* WHAT IS BEING ASKED: Run through the records and show each line that includes the string "Table".

[Start of section]

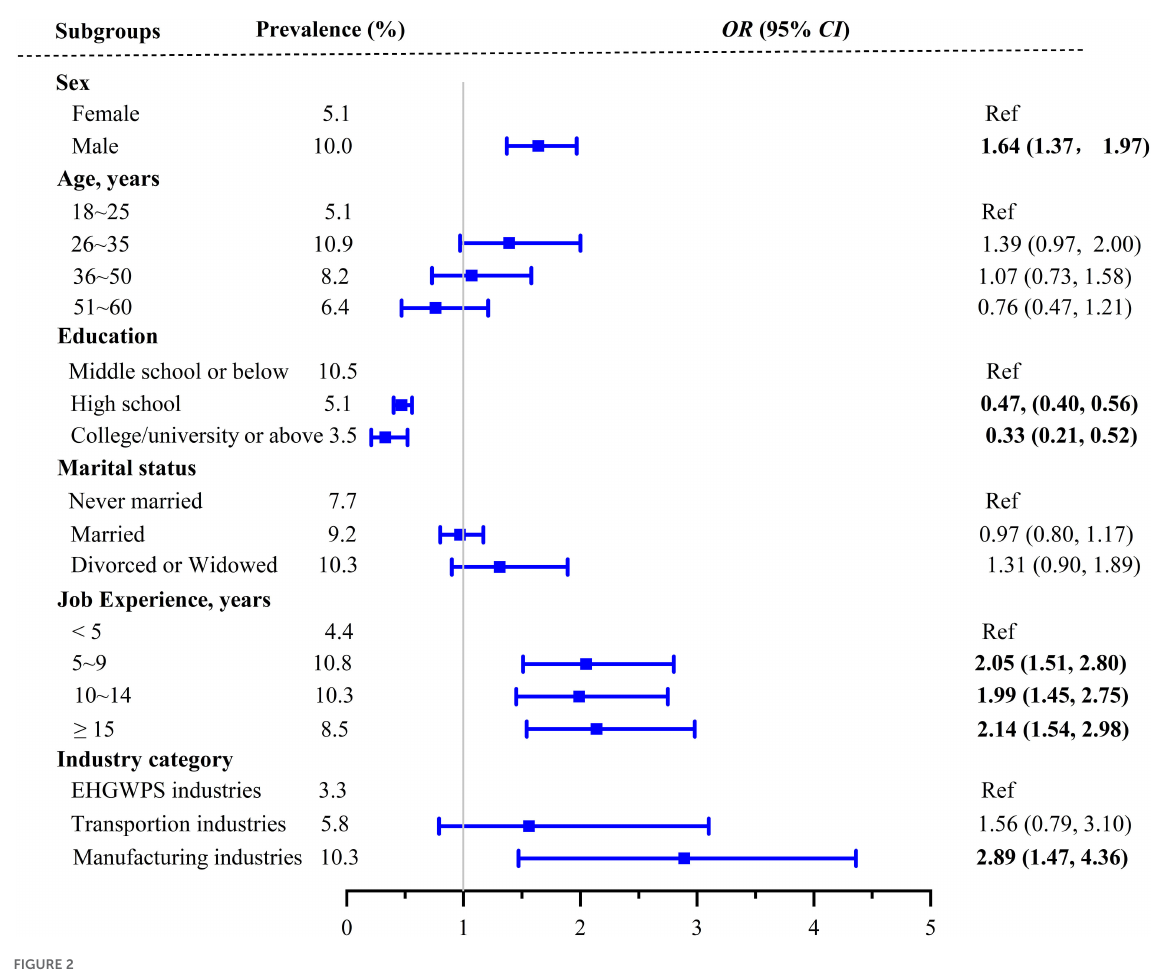
workers were higher than those of younger workers.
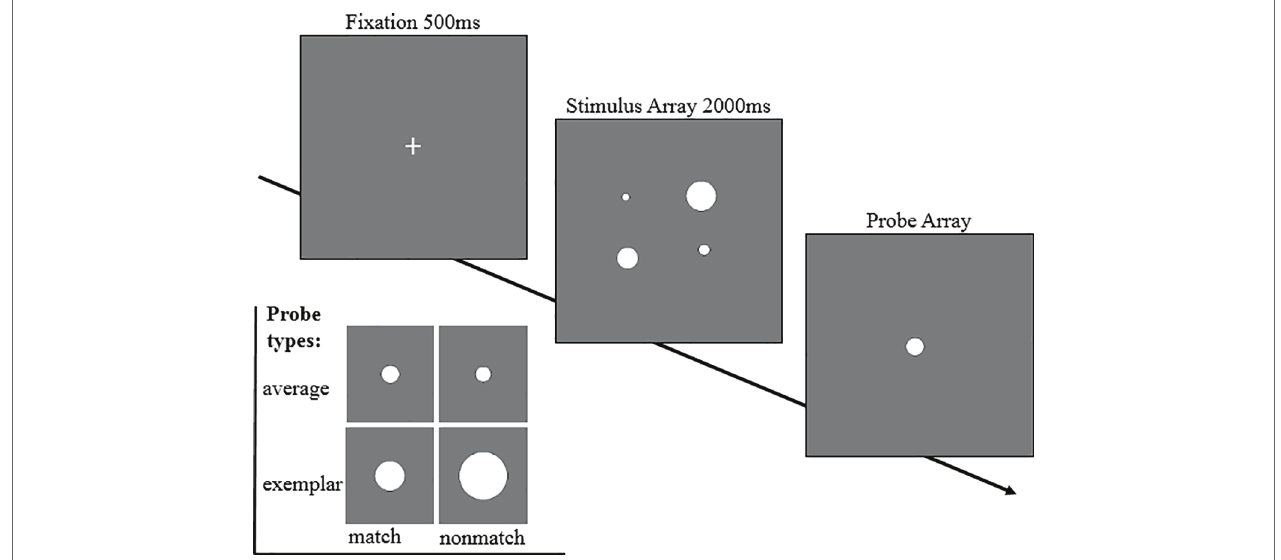
FIGURE 3 | A schematic presentation of ensemble coding task and probe type used in Experiment 2. Each trial began with a fixation (500 ms) and a stimulus array containing four heterogeneous dots (2,000 m). Next, in the probe array, participants had to indicate whether the probe dot was “present” or “absent” in the prior array based on the size of the dot by pressing “F” (present) or “J” (absent) key. The probe dot could be either a dot with size equal to the mean size of the preceding set (match average), a dot with size was the mean size of another stimulus set (nonmatch average), a dot of the preceding set (match exemplar), or a dot of another set (nonmatch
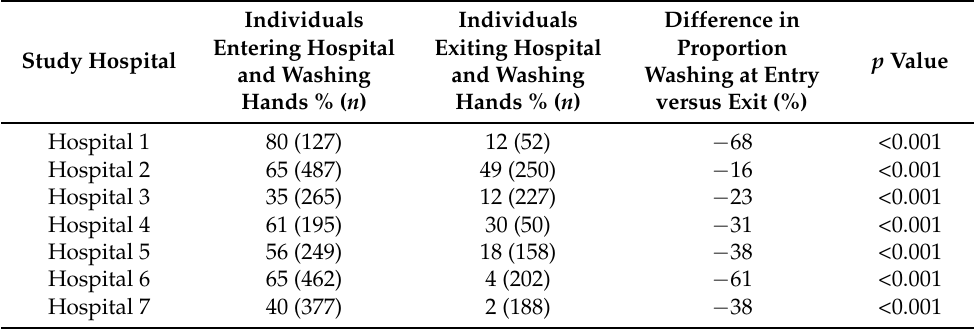
Table 3. Observed hand hygiene behavior at hospital entry and exit handwashing stations in 7 Liberian hospitals, 2020. Significance of differences tested using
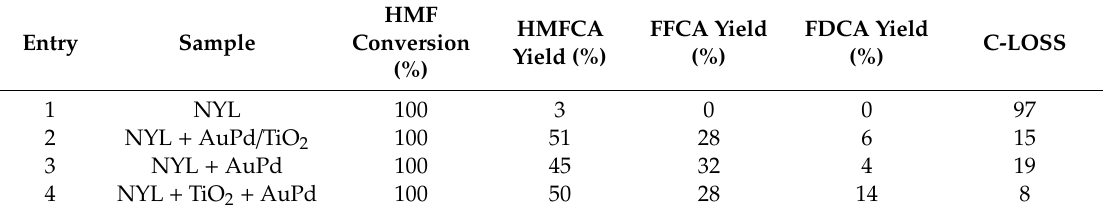
Table 3. Catalytic performances of NYL-derived materials. Reaction conditions: 4 h, 70 ◦ C, O 2 pressure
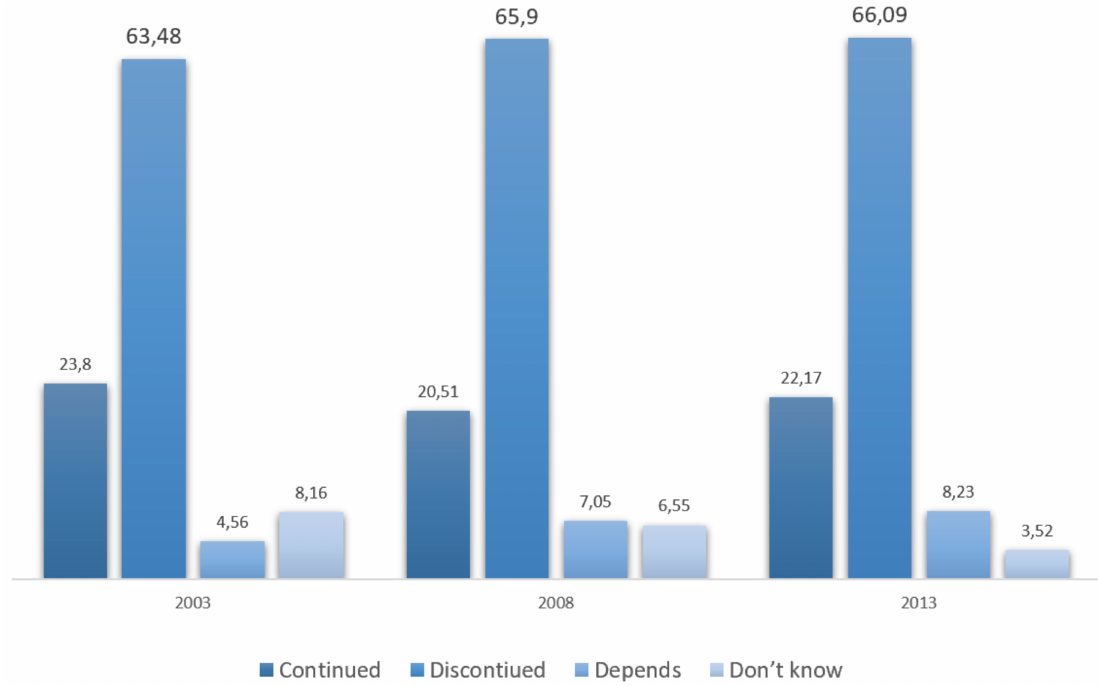
Figure 5. Respondents’ perception regarding discontinuation of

[End of section]

* RESPONSE FOR THIS EXERCISE:
Table 3. Observed hand hygiene behavior at hospital entry and exit handwashing stations in 7 Liberian hospitals, 2020. Significance of differences tested using
Table 3. Catalytic performances of NYL-derived materials. Reaction conditions: 4 h, 70 ◦ C, O 2 pressure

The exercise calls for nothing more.